--- Given passage Enclosed Below ---

So Hod decided to show them a thing or two about observing shemittah l’shma, and next year will be his fourth cycle as a shemittah-observant farmer.

“When we started Carmei Yosef, people here didn’t know what Shabbos was. On Yom Kippur, people would go to the pool. I’m not religious but at least I knew some things,” says Hod, who also talked at length of how proud he is, both of his two daughters who have both become Torah-observant, and of his own zechus of building a yishuv in Eretz Yisrael.

Elisha Sultan / Ramot Meir 

Ramot Meir, population under 800, was originally founded in 1949 by Israeli War of Independence veterans, and named after the American philanthropist Meyer Rosoff, who had purchased the land in the 1930s for his plantations. Rosoff’s original yishuv disbanded in 1965, but was reestablished in 1969 by French olim who originated in North Africa

It’s midafternoon now, and lunchtime seems to have passed us by. The combination of an empty stomach and some of the strong, vintage wines Elisha Sultan places before us for tasting in his winery is having its effect, although it clearly doesn’t take much to animate Elisha Sultan.

Born in Algeria, Sultan remembers taking trips with his father when he was a five-year old, though Algeria’s wine country. Jews would travel the countryside during the grape harvest to find other Jews, whom they hired to trample the grapes.

When Sultan grew up, he served in the French army, and was stationed on a nuclear base in the Sahara Desert where France was conducting nuclear tests.

“I always knew when a test was going to take place, because they would send us to a safe spot, at least 40 kilometers away before the explosion,” said Sultan.

Upon completing his army service, Sultan came to Israel for the first time after the 1967 Six Day War, spending time at several, staunchly secular Hashomer Hatzair kibbutzim. It was there that he fell in love with the land and decided aliyah was for him.

Back in France, he received a letter from the Jewish Agency informing him that on his arrival, he was to go to a new moshav that Israel was establishing on the Golan Heights. Those plans suddenly changed one Motzaei Shabbos while still in France, when a fellow Jew handed Sultan a leaflet after Maariv, offering land in Ramot Meir, a new yishuv for Jews of North African heritage.

“That sounded a lot more interesting to me,” said Sultan.

The rest is history. Sultan was one of the first to resettle Ramot Meir after the original community disbanded. Forty-five years later, he avidly cultivates grapes and bottles boutique wines — and brandy — on a little more than two acres.

He expects to harvest his grapes by the end of July, and will have to trim his vines before Rosh Hashanah so they don’t dry out over the winter.

This will be his third shemittah l’chumrah. Coming from Algeria, an Arab nation, the option to utilize the heter mechirah was distinctly unappealing.

“Me, sell my land to the Arabs? No way,” says Sultan.

In his first shemittah, he made his land hefker, and invited people to come in and cut grapes. He’ll do the same with next year’s crop.

Sultan will be just one of two, or perhaps three, Ramot Meir farmers who will observe shemittah, and he sees that as a great privilege.

“What the land yields is what I will get,” says Sultan. “Me and the land. It’s what I wake up for every day. I daven for it. I go to sleep with it. I invest my all in it.”

--- End of Enclosed Given passage ---

* Set of tasks *
(a) In the shemittah passage, in what year did French olim reestablish Ramot Meir?
(b) In the listing, rename "wrist" to "hand" in the lines starting at the one containing "right shoulder: (255, 511, 3)" and ending at the last line of the listing, keeping everything else unchanged.
The listing that comes next has nothing to do with the shemittah passage.

--- Supplied data Enclosed Below ---

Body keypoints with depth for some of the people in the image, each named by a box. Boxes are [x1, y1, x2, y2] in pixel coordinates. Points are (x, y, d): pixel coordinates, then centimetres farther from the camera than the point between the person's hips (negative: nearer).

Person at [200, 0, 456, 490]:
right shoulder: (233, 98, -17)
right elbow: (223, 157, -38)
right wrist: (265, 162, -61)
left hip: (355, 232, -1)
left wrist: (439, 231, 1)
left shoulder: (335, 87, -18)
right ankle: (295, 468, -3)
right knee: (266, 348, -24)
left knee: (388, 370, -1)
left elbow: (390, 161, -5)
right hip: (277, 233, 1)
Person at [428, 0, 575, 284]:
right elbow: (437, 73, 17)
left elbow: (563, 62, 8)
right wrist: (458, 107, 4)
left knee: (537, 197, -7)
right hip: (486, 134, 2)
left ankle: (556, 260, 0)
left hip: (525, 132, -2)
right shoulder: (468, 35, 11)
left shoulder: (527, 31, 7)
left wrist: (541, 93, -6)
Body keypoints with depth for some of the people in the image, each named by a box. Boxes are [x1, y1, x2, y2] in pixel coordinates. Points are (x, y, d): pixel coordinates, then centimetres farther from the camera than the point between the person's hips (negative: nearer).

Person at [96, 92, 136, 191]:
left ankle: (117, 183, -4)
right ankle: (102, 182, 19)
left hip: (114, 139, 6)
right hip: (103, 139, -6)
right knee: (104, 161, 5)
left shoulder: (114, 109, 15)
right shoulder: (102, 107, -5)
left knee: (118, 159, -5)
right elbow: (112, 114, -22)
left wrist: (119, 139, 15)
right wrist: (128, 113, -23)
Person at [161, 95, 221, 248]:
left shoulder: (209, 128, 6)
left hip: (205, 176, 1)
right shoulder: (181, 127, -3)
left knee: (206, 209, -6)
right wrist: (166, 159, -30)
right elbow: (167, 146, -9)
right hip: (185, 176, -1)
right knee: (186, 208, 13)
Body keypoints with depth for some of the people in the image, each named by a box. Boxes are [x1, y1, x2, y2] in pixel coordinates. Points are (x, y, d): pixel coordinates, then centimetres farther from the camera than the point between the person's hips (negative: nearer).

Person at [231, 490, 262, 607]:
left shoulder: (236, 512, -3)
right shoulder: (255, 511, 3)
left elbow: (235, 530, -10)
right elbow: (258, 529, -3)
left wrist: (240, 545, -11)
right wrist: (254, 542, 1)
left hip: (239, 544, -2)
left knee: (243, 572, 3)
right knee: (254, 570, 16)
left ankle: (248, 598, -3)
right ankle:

--- End of Enclosed Supplied data ---

* Replies *
(a) 1969.

(b)
right shoulder: (255, 511, 3)
left elbow: (235, 530, -10)
right elbow: (258, 529, -3)
left hand: (240, 545, -11)
right hand: (254, 542, 1)
left hip: (239, 544, -2)
left knee: (243, 572, 3)
right knee: (254, 570, 16)
left ankle: (248, 598, -3)
right ankle:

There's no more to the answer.